Track and Field

Syracuse runner Reed Kamyszek hopes to continue athletic career at graduate school

Reed Kamyszek’s dad knew something big had happened. His son had never been one to get very excited.

“But when he is excited you can tell,” Eric Kamyszek said, laughing. “He was bouncing off the walls; that’s for sure.”

Reed had just been accepted into medical school at Duke University, his “long-shot,” dream school.

Kamyszek will leave Syracuse after graduation as one of its most successful runners of all-time, on the course and in the classroom. He ran with the cross-country teams, which won four consecutive conference titles, and he won the 2013 men’s cross-country Elite 89 award, given to the Division-I runner with the highest cumulative grade-point average.

He will pursue his doctor of medicine degree at Duke. But he now faces the challenge of continuing to balance running and schoolwork in his life when he knows medical school will be a much harder challenge than his first five years of college.



“I don’t (plan on stopping running),” he said. “It’s a lifestyle now; it’s more than just a sport. Stopping it now would be more detrimental than to take on some form of running as it is.”

He wants to train with other people. Kamyszek is out of NCAA eligibility and can’t talk to Duke coaches because he’s still running at SU, but he wants to find a central New York satellite team based at Duke to run with. He knows, though, that the workload may complicate things.

The medical school classroom expectations will be higher, he said. There will be more information, which he will be expected to comprehend quickly. He will have labs and clinicals — classes where students operate — and lectures.

“If undergrad is like drinking out of a garden hose, med-school is like getting the fire-hose thrown at you,” he said.

At SU, he balanced the workload of a triple major in psychology, biochemistry and ethics with structure: Wake up at 7 a.m. for a 30-minute team run. Breakfast, then class or tutoring around 9:30. On campus until 1 p.m. doing classwork, research, or more tutoring. Then back to the dorm for 90 minutes until running practice from 3:30 p.m. to 6:30 p.m. — “Almost like a 40-hour work week,” he said — and after dinner, he does homework until 10 p.m. and lights out at 11 p.m.
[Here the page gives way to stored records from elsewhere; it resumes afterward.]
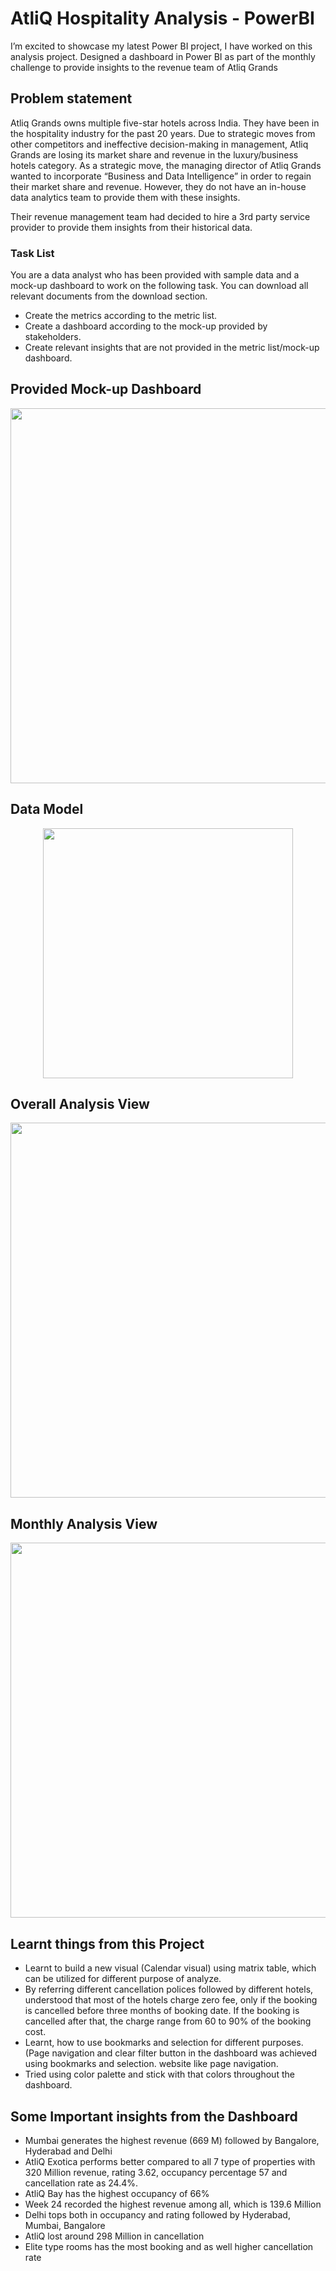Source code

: # AtliQ Hospitality Analysis - PowerBI
I’m excited to showcase my latest Power BI project, I have worked on this analysis project.
Designed a dashboard in Power BI as part of the monthly challenge to provide insights to the revenue team of Atliq Grands

## Problem statement

Atliq Grands owns multiple five-star hotels across India. They have been in the hospitality industry for the past 20 years. Due to strategic moves from other competitors and ineffective decision-making in management, Atliq Grands are losing its market share and revenue in the luxury/business hotels category. As a strategic move, the managing director of Atliq Grands wanted to incorporate “Business and Data Intelligence” in order to regain their market share and revenue. However, they do not have an in-house data analytics team to provide them with these insights.

Their revenue management team had decided to hire a 3rd party service provider to provide them insights from their historical data.

### Task List

You are a data analyst who has been provided with sample data and a mock-up dashboard to work on the following task. You can download all relevant documents from the download section.

- Create the metrics according to the metric list. 
- Create a dashboard according to the mock-up provided by stakeholders. 
- Create relevant insights that are not provided in the metric list/mock-up dashboard.

## Provided Mock-up Dashboard
<p align="center">
    <img src="https://github.com/vamsikrishna-boss/AtliQ-Hospitality-Analysis--Power-BI/blob/main/mock%20up%20dashboard_atliq%20grands.png" width="600">
</p>


## Data Model

<p align="center">
    <img src='https://github.com/vamsikrishna-boss/AtliQ-Hospitality-Analysis--Power-BI/blob/main/Data%20Modeling.png' height="400">
</p>


## Overall Analysis View

<p align="center">
    <img src='https://github.com/vamsikrishna-boss/AtliQ-Hospitality-Analysis--Power-BI/blob/main/Overall%20Report.png' width="600">
</p>

## Monthly Analysis View

<p align="center">
    <img src='https://github.com/vamsikrishna-boss/AtliQ-Hospitality-Analysis--Power-BI/blob/main/Montly-report.png' width="600">
</p>

## Learnt things from this Project 
- Learnt to build a new visual (Calendar visual) using matrix table, which can be utilized for different purpose of analyze. 
- By referring different cancellation polices followed by different hotels, understood that most of the hotels charge zero fee, only if the booking is cancelled before three months of booking date. If the booking is cancelled after that, the charge range from 60 to 90% of the booking cost.
- Learnt, how to use bookmarks and selection for different purposes. (Page navigation and clear filter button in the dashboard was achieved using bookmarks and selection. website like page navigation.
- Tried using color palette and stick with that colors throughout the dashboard.

## Some Important insights from the Dashboard

- Mumbai generates the highest revenue (669 M) followed by Bangalore, Hyderabad and Delhi
- AtliQ Exotica performs better compared to all 7 type of properties with 320 Million revenue, rating 3.62, occupancy percentage 57 and cancellation rate as 24.4%.
- AtliQ Bay has the highest occupancy of 66%
- Week 24 recorded the highest revenue among all, which is 139.6 Million
- Delhi tops both in occupancy and rating followed by Hyderabad, Mumbai, Bangalore
- AtliQ lost around 298 Million in cancellation 
- Elite type rooms has the most booking and as well higher cancellation rate
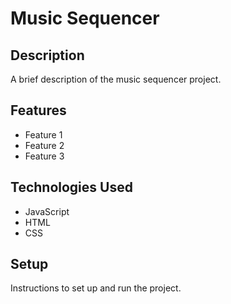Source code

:# Music Sequencer

## Description

A brief description of the music sequencer project.

## Features

- Feature 1
- Feature 2
- Feature 3

## Technologies Used

- JavaScript
- HTML
- CSS

## Setup

Instructions to set up and run the project.
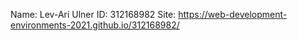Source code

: Name: Lev-Ari Ulner
ID: 312168982
Site: https://web-development-environments-2021.github.io/312168982/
“Structure helps with the classroom and running,” he said. “The benefits and the mental de-stresser, I’ll definitely try to keep a routine.”
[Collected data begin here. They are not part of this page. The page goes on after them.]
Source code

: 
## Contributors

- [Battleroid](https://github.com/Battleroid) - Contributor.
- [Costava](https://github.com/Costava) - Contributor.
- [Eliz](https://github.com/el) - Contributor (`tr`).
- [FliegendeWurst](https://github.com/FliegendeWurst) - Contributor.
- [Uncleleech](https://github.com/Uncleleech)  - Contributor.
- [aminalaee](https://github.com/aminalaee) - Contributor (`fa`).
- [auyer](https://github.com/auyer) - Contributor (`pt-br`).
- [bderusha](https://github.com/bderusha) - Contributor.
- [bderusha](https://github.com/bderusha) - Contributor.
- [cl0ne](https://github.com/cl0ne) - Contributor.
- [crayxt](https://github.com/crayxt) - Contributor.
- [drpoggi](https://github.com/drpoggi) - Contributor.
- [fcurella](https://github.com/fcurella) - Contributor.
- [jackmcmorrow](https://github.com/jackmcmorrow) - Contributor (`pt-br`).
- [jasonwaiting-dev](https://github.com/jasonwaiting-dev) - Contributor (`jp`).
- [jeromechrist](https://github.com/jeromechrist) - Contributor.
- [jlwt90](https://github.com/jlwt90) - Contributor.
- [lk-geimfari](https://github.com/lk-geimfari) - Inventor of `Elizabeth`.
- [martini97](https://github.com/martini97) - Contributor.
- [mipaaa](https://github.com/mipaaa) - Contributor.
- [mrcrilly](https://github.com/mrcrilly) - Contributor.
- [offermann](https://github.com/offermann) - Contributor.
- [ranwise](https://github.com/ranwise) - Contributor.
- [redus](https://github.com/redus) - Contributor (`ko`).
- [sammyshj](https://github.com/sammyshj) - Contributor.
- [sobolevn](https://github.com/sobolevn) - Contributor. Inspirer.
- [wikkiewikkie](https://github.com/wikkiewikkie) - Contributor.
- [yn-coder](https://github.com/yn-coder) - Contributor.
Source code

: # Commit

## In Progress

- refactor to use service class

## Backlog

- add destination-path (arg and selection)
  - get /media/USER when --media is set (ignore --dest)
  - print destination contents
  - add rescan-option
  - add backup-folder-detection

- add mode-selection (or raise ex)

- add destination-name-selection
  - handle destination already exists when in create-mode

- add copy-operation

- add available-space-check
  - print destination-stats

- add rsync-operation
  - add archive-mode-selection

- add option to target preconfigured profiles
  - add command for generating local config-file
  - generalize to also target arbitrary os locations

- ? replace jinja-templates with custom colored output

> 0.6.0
Though his schedule won’t arrive until July, he knows classes start around 9 a.m. Kamyszek plans to squeeze in a run or bike ride early in the morning, before class or clinical.

He chose Duke, in part, because training early in the morning in North Carolina would be more pleasant than in another place with a climate like Syracuse. Kamyszek, a native of Grand Rapids, Michigan, has lived in snowier areas for his whole life and wants to put on shorts and run in the morning rather than shovel out his car.
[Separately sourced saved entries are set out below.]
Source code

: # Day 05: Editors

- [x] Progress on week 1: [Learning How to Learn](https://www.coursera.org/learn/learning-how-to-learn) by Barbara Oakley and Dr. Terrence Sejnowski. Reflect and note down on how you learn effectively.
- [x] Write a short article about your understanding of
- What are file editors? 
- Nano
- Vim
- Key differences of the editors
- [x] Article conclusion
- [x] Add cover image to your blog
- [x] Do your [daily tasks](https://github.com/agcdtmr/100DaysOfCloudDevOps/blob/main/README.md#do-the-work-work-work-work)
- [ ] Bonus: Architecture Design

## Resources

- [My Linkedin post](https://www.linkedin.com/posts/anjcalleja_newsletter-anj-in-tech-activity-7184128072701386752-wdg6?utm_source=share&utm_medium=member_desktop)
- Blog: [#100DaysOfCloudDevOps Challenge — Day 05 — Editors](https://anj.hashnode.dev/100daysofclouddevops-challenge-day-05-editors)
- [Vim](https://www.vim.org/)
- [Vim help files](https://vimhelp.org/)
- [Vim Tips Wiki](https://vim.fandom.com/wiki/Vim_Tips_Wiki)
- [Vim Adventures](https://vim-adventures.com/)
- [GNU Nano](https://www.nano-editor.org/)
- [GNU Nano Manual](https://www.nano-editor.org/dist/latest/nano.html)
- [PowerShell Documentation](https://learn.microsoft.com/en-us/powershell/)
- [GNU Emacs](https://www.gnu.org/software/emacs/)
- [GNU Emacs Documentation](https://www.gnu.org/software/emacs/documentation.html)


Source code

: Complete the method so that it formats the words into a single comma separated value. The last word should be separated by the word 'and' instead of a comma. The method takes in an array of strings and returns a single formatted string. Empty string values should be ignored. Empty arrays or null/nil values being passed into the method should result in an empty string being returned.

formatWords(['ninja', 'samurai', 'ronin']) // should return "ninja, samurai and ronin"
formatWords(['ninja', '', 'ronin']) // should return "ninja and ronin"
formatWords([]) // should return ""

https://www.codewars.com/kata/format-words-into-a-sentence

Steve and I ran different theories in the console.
Kamyszek chose Duke over northern schools like Pittsburgh or State University of New York Upstate Medical University, not just because of the weather, but what he saw on his second visit to Duke.

“The professors are not just there to teach you,” he said. “But mentor you as well — kind of like a (running) coach does here at Syracuse.”

Kamyszek has heard teasing about his choice of Duke, one of SU’s biggest rivals, from Adam Smith, an assistant coach. Smith, who graduated from rival school North Carolina, says jokingly that the two have “bad blood,” but that Kamyszek is well prepared to balance med-school and running.

He’s already done it, Smith said. At SU, Kamyszek trained, tutored his teammates, volunteered at Crouse Hospital and did his own schoolwork.

It will be something Kamyszek will have to learn to balance all over again, crafting a new structure under a new schedule.

“I’d like to train for another year, year and a half,” Kamyszek said. “But med-school comes first at this point. I’ve had my time of competitive running here at Syracuse.”